May 28, 2026 • 14 min read • Agentic Harness Engineering Series

Building the Detectors: What Actually Shipped After 107 Experiments

The previous post proposed four convergence detectors to prevent the failure modes that caused 65 experiments to advance nowhere. Here is what actually got built — and how each detector diverged from its original design.

From Hill-Climbing to Pareto Experimental Methodology Convergence Failures Detectors, Shipped

The autoresearch loop in harness/autoresearch.py now has all four convergence mechanisms in place. None of them looks quite like the design. The TF-IDF cosine similarity from Detector 1 was replaced with a compiled regex ban list. The Shannon entropy monitor from Detector 2 collapsed into the same ban list, served differently. The hard global-exit from Detector 4 was traded for a cloud model consultation. Detector 3 shipped intact but as a flag rather than an automatic trigger.

Along the way, two additions that were not in the original design turned out to matter more than any of the four detectors: a pre-proposal research phase that grounds the proposer in current literature before it writes anything, and a routing check that prevents proposals from targeting instructions the current task set doesn’t actually exercise.

This post walks through each detector, what was proposed, what shipped, and why the gap exists.

The Design vs. What Shipped

Detector	Proposed mechanism	Shipped as	Status
1 — Semantic Attractor Guard	TF-IDF cosine similarity ≥ 0.65 vs recent discards	Compiled regex ban list (`_PROSE_BAN_PATTERNS`) + `_validate_proposal()`	Changed
2 — Family Entropy Monitor	Shannon entropy over 10-experiment sliding window; auto-inject ban when entropy < threshold	Accumulated hard-ban section in `PROPOSE_PROMPT`; `_active_instruction_keys()` routing check	Changed
3 — Baseline Re-estimation	Automatic at K consecutive discards with `eval-n=3`	`--eval-n N` multi-sample averaging + `--reset-baseline` flag (user-triggered)	Shipped
4 — Global Convergence Exit	Hard stop when experiments > N_max with no advance in last M	Soft guard on consecutive propose failures (≥ 10); Kimi unblocking at ≥ 6 discards	Replaced

Detector 1: Regex over Cosine Similarity

The original design called for computing TF-IDF cosine similarity between each new proposal and the last N discards. A match above 0.65 would reject the proposal before spending an eval run. The intent was to catch the HOW-FIRST attractor mechanically, before 14 compute runs got wasted on variations of the same blocked approach.
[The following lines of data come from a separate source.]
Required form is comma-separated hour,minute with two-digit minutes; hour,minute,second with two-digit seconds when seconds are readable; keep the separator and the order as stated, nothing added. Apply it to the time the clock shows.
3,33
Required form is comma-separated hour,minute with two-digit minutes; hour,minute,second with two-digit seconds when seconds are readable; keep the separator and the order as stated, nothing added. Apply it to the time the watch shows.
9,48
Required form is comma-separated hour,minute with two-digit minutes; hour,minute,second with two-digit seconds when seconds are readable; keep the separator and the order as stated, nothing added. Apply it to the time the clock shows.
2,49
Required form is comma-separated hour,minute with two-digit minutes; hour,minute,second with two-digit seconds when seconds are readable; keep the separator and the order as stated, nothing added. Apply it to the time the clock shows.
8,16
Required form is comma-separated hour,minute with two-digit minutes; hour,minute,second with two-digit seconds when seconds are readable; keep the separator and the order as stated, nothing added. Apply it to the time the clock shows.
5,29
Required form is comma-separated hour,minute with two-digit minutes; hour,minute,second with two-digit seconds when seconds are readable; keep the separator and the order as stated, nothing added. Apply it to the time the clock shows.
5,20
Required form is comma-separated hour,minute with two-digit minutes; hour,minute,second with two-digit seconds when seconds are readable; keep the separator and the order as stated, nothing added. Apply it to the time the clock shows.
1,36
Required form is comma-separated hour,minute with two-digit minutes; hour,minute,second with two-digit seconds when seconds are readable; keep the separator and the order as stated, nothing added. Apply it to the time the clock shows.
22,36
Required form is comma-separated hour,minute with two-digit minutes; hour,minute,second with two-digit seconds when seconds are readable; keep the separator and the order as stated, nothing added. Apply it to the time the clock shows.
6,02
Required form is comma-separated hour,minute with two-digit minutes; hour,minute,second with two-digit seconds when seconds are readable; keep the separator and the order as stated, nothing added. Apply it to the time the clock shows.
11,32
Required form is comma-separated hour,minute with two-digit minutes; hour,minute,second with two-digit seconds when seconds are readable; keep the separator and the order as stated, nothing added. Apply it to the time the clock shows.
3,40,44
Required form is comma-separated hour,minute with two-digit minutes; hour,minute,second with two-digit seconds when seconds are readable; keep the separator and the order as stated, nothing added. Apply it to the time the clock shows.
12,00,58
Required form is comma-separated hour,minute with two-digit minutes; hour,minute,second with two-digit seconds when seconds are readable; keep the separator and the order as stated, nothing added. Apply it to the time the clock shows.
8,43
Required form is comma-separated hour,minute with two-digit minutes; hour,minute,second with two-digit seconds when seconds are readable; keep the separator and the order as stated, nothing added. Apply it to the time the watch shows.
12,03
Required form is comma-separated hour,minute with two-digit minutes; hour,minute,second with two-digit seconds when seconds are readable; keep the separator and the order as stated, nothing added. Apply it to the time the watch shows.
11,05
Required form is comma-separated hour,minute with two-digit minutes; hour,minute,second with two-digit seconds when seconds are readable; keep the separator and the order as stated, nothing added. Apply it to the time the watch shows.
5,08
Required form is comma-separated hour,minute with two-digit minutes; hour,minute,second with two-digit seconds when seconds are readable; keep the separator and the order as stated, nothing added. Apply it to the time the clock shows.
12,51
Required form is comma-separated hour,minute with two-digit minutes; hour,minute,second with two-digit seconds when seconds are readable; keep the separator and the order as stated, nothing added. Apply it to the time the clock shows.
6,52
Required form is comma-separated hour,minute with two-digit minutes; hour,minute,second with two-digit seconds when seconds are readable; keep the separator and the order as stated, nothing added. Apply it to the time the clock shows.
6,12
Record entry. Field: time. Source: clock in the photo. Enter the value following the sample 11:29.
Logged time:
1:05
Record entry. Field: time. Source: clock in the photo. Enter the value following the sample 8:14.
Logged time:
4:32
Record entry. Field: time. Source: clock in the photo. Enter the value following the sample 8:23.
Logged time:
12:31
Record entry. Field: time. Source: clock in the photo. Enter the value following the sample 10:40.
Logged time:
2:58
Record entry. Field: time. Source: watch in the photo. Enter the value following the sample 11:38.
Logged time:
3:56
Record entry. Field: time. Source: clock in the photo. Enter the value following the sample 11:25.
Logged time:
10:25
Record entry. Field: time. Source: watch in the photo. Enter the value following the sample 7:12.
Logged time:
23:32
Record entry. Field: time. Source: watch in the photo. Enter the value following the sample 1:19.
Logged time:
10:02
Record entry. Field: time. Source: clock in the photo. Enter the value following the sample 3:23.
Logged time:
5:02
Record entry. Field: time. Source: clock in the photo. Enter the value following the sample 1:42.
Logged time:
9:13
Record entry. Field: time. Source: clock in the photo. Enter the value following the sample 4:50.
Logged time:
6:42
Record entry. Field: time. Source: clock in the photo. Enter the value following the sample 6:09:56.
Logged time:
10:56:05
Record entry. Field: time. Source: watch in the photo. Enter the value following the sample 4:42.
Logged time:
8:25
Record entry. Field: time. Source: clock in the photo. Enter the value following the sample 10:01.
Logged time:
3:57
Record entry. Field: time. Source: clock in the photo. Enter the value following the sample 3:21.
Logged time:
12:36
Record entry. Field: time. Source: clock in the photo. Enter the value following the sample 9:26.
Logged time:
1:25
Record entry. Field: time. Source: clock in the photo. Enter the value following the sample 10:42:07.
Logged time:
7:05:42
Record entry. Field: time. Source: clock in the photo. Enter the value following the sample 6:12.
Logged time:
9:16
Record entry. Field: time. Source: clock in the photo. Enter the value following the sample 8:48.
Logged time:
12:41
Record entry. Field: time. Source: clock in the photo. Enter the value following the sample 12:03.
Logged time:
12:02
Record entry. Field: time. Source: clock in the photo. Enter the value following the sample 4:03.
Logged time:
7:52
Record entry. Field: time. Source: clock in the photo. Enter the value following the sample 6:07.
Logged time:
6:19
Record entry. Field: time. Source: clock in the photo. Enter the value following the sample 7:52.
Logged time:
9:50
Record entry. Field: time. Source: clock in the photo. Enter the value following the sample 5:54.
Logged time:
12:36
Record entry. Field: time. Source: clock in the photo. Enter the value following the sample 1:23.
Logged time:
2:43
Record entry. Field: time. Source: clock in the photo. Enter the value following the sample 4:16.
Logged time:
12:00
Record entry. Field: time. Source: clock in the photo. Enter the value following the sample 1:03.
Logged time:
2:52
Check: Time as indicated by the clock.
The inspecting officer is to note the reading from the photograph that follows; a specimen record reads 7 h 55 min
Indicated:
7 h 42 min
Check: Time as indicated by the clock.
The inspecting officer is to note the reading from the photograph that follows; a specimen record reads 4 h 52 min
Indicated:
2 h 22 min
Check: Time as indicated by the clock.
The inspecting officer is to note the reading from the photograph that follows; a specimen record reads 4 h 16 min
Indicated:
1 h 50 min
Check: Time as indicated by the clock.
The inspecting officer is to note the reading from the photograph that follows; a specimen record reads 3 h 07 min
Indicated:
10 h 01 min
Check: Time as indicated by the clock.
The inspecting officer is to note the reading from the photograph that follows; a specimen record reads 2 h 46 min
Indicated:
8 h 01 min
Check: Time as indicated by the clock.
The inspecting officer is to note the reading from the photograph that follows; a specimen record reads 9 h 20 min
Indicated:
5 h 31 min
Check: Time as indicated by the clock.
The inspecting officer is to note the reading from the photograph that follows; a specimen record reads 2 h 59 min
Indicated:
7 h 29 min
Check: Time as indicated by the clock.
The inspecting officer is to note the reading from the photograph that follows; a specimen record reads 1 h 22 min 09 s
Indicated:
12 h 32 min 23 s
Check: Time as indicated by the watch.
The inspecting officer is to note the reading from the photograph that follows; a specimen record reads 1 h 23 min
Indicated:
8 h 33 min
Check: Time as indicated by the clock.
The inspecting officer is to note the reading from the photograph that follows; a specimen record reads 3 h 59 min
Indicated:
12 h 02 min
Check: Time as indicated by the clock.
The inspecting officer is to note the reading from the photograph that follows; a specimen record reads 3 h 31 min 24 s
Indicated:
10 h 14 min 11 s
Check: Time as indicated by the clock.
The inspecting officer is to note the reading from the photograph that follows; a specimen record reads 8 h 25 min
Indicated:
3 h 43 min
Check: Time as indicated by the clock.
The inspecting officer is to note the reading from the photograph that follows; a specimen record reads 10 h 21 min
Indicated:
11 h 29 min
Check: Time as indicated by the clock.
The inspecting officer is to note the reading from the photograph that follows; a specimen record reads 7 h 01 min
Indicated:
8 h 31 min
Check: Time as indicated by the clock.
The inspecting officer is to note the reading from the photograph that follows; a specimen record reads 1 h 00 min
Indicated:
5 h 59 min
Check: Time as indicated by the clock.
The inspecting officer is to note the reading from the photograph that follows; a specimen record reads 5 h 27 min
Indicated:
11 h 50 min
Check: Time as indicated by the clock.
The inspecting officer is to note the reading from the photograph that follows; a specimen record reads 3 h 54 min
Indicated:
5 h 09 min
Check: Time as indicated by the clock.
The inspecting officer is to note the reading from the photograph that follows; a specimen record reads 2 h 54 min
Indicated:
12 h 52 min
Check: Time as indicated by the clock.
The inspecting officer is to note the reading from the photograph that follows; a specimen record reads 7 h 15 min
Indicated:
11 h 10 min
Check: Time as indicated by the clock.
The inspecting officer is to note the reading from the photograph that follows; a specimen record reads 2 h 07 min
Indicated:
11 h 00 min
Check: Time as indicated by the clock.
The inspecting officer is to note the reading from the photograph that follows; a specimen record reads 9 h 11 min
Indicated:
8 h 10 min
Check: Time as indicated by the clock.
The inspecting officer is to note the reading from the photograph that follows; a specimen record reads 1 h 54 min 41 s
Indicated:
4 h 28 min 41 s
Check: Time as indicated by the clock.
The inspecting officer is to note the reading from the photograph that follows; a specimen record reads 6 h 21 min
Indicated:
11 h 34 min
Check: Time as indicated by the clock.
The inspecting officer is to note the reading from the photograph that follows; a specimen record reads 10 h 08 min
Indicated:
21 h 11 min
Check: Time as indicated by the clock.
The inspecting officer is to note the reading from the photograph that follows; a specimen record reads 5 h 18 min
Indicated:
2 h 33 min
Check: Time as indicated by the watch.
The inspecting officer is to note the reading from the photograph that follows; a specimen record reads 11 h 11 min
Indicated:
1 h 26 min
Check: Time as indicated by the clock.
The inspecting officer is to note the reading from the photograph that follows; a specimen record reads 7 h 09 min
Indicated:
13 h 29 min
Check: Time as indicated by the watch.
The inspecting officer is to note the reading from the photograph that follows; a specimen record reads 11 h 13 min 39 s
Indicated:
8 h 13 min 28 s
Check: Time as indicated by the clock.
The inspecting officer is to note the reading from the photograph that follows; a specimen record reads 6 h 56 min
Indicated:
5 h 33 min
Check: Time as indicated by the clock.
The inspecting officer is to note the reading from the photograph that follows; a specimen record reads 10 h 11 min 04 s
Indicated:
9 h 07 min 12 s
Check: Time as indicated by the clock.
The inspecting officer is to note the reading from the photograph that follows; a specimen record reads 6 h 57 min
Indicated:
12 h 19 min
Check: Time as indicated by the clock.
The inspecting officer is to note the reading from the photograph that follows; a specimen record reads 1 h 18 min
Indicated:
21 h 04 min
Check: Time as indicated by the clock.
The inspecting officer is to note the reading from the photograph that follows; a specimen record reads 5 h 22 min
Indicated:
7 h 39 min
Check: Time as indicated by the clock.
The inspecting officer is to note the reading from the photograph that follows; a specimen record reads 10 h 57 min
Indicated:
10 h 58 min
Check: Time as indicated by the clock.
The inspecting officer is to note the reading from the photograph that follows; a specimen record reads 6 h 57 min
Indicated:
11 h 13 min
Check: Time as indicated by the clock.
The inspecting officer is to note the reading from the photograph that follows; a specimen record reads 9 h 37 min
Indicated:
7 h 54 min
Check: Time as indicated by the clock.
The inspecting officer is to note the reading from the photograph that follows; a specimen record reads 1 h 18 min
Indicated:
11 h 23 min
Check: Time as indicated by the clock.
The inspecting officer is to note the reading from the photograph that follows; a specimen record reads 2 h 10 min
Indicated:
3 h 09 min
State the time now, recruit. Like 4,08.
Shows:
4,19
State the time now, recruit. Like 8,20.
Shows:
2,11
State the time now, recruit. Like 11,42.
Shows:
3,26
What shipped instead is a two-stage validation gate in _validate_proposal(). The first stage is a routing check (discussed below). The second is a compiled regex scan against _PROSE_BAN_PATTERNS — three patterns that match the structural signatures of the families that had most reliably produced attractor lock:

_PROSE_BAN_PATTERNS = [
    re.compile(r'\b(narrative|prose paragraph|flowing prose)\b', re.IGNORECASE),
    re.compile(r'\b(sequential|step[- ]by[- ]step|ordered steps)\b', re.IGNORECASE),
    re.compile(r'\b(logical[- ]chain|chain of reasoning|linear progression)\b', re.IGNORECASE),
]

Any proposed instruction matching one of these patterns is rejected before the eval suite runs. The validation gate also enforces the full hard-ban list: the proposer is shown the ban list in its prompt, but in case it tries anyway, _validate_proposal() re-checks independently and refuses.

Proposed

Similarity-based: catches novel phrasings of banned families if they are semantically close to previous discards, even if the surface text differs. Generalizes without enumeration. Requires scikit-learn at runtime.

Shipped

Pattern-based: catches exact surface-level mentions of banned terms. Fast, zero-dependency, and deterministic. Does not generalize to paraphrases of banned families that use different terminology.

The tradeoff is explicit. The regex approach misses a proposer that writes “use a narrative arc with flowing connective tissue” if “narrative arc” is not in the compiled pattern. The cosine approach would have caught it if any prior discard used similar language. The decision to ship the regex version was pragmatic: the proposer (Qwen3-Coder:30b) is strong enough that, once the ban list is in the prompt, it rarely tries the exact banned phrasing. The rejection gate exists as a backstop, not as the primary defense. The primary defense is the prompt-level ban list accumulated over 107 experiments.

Implementation note: A secondary guard not in the original design is also present in _validate_proposal(): the routing check. If the proposer targets SYNTH_INSTRUCTION_PROSE but the current task set does not exercise that instruction (determined by _active_instruction_keys()), the proposal is rejected regardless of content. This prevents the common failure where the proposer correctly identifies an improvement but proposes it for an instruction path that the running tasks never invoke.

Detector 2: Accumulated Ban over Entropy Computation

The entropy monitor design computed Shannon entropy over a sliding window of family labels, then auto-injected a ban when one family dominated. The idea was to let the ban list grow organically from the loop’s own observed behavior rather than requiring manual curation.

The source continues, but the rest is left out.